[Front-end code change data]
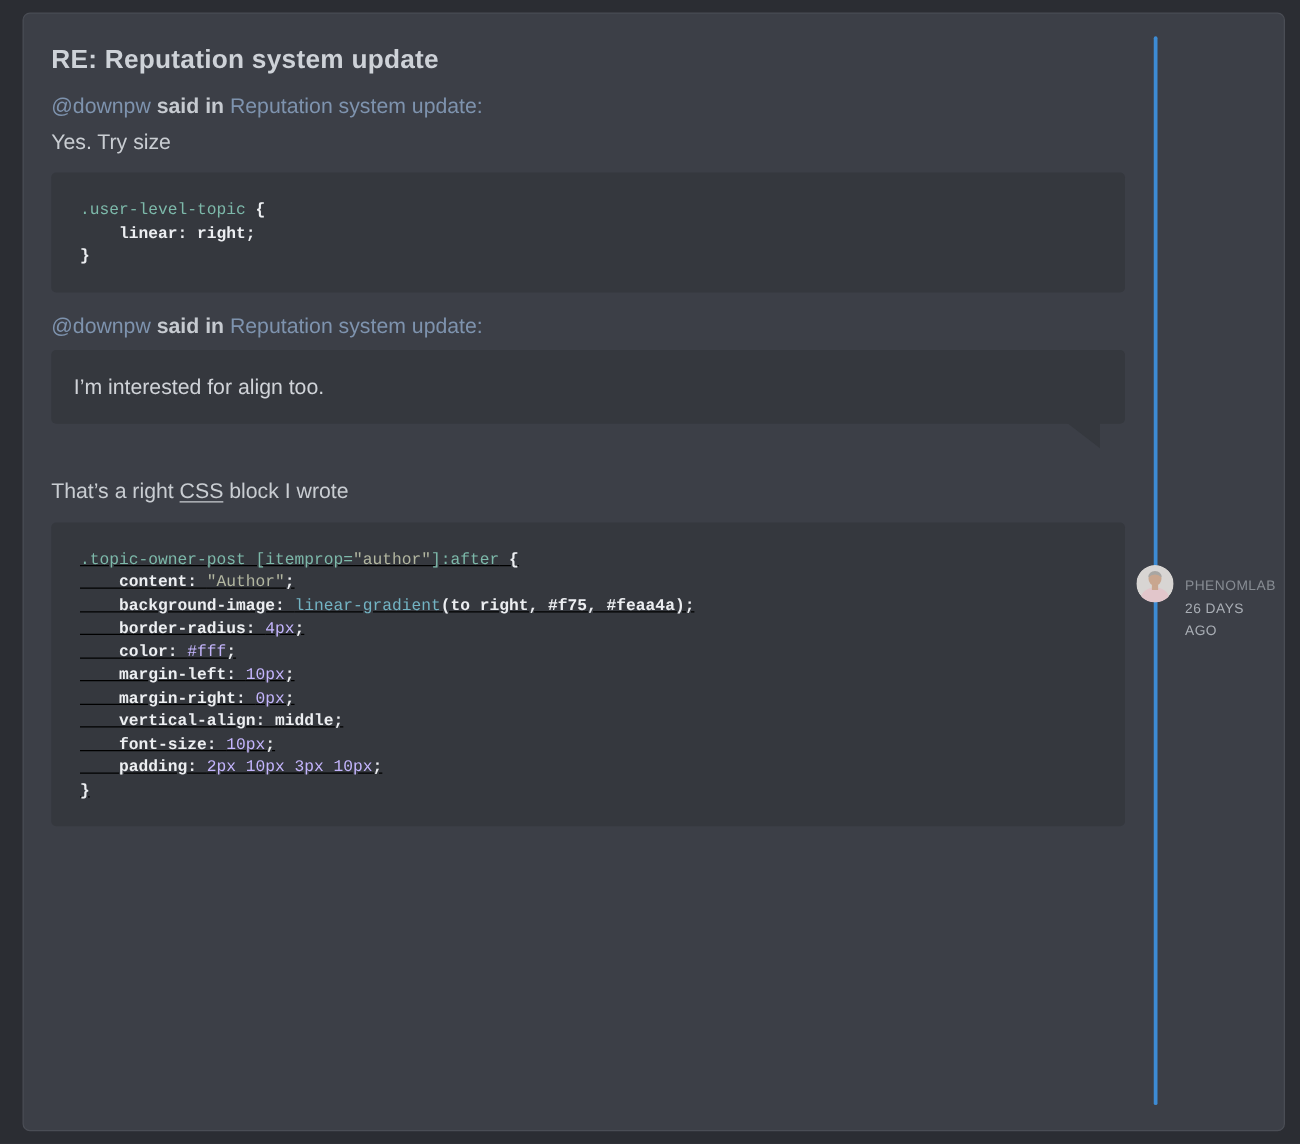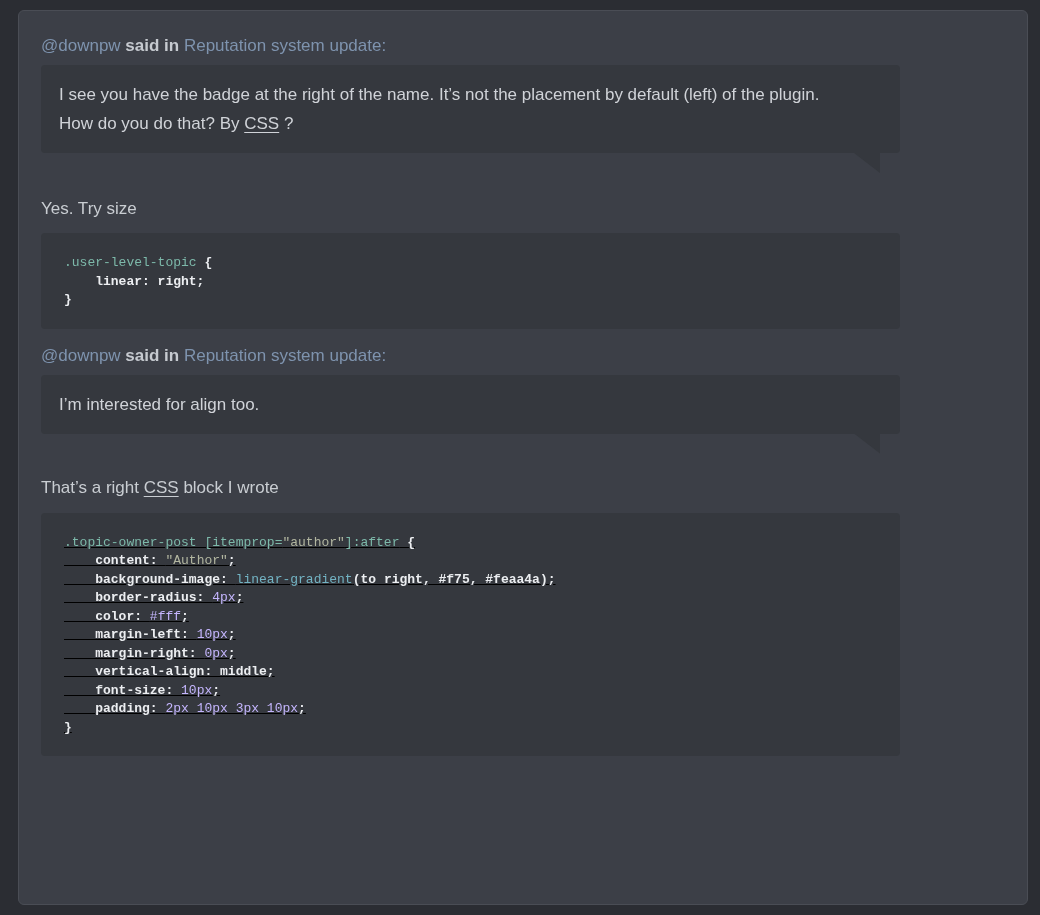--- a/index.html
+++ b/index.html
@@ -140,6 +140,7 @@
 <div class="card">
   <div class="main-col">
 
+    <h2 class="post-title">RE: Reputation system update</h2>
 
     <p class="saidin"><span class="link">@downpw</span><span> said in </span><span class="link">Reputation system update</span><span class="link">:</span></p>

==

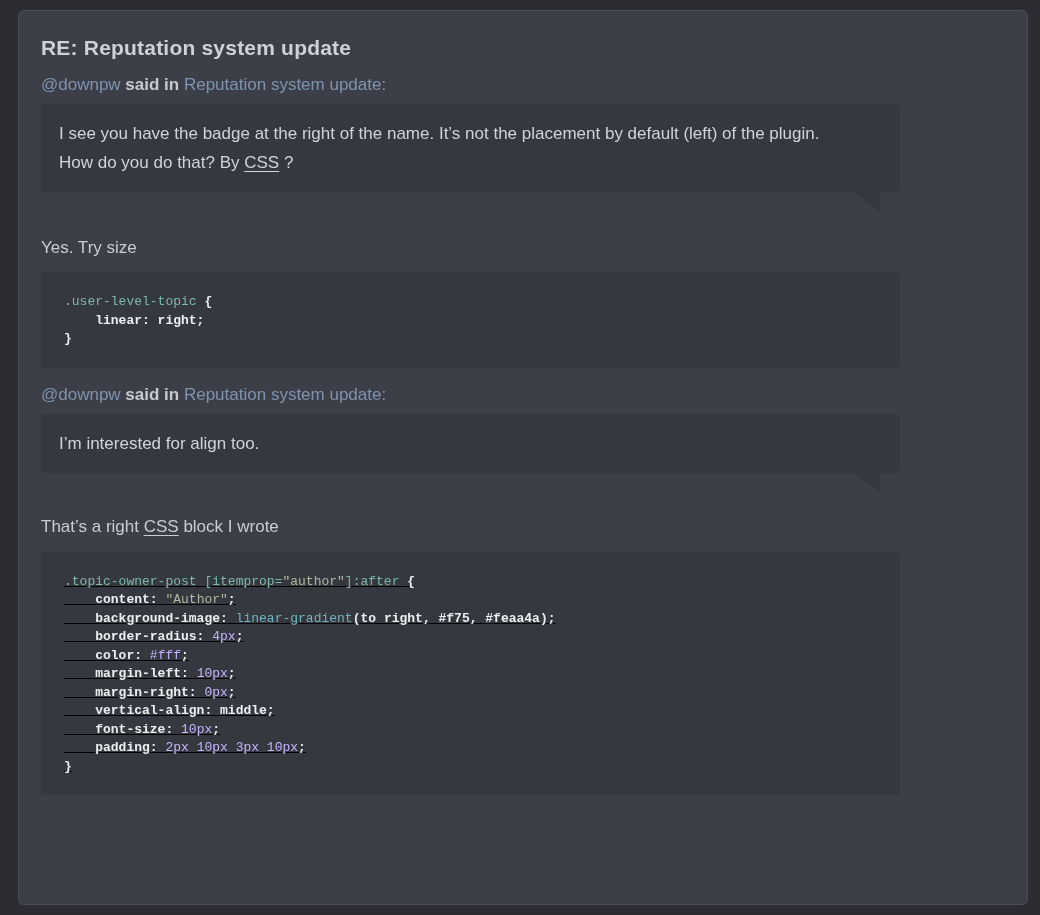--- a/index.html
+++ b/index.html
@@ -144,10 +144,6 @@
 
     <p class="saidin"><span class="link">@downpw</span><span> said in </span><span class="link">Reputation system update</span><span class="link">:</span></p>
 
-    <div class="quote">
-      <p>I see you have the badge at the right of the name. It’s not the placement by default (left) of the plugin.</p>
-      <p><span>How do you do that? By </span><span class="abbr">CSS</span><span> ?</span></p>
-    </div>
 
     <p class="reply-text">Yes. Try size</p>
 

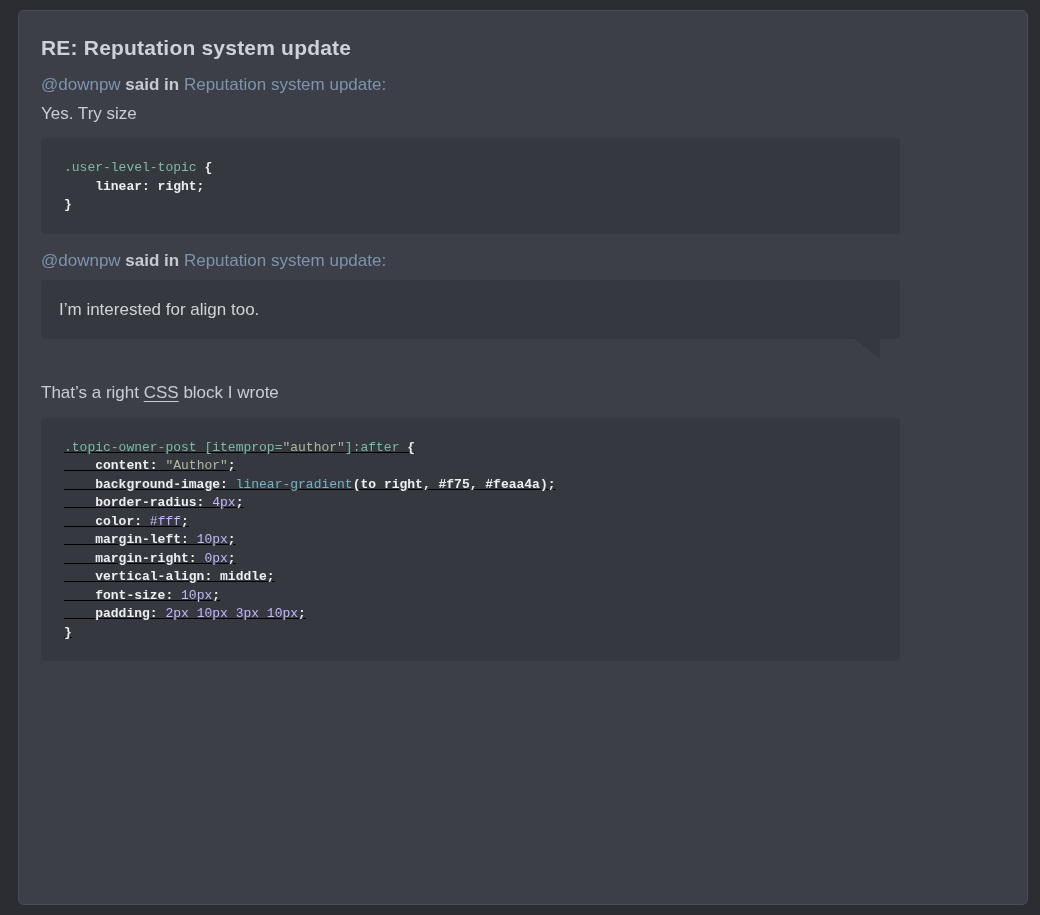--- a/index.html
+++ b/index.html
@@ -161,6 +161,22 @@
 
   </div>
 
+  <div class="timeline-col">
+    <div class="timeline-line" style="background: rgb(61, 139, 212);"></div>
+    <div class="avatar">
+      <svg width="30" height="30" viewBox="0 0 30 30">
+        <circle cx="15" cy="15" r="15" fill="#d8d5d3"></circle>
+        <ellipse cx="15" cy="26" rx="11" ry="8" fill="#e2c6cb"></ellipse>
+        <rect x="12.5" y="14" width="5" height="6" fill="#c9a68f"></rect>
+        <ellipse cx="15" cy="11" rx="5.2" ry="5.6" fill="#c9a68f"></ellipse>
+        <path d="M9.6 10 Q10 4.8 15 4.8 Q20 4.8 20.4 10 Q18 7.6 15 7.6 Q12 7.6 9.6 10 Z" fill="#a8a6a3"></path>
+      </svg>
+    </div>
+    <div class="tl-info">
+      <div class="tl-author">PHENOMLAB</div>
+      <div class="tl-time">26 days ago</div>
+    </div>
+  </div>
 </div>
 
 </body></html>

--

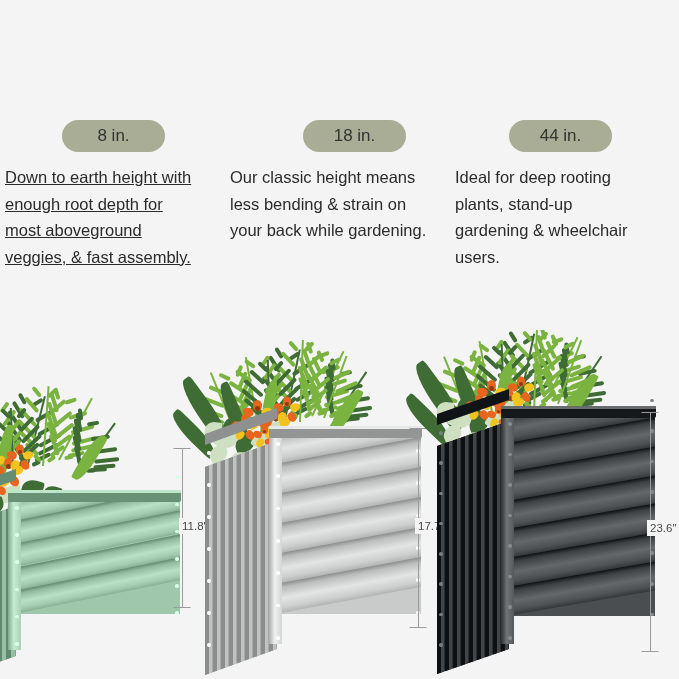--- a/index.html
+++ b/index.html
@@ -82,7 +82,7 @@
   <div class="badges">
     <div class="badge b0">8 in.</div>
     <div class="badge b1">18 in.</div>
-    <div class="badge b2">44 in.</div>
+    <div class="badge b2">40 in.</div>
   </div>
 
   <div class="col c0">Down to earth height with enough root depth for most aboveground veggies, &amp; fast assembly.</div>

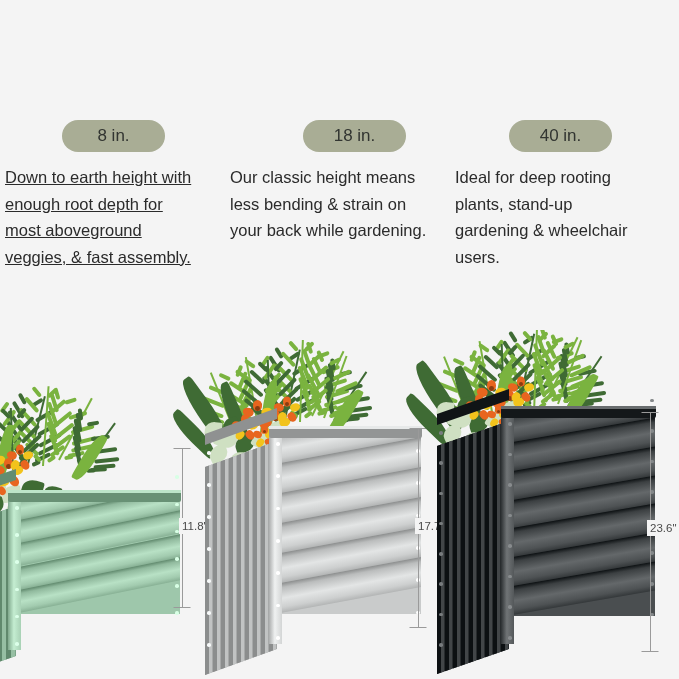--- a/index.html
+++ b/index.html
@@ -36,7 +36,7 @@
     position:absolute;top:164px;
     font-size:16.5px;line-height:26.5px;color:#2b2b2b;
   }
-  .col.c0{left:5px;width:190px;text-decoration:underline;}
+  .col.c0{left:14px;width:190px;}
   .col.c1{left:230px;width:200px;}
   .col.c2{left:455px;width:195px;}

Work item:
The exercise is to copy out every line above that has the word "timeline" in it.

Result below:
+  <div class="timeline-col">
+    <div class="timeline-line" style="background: rgb(61, 139, 212);"></div>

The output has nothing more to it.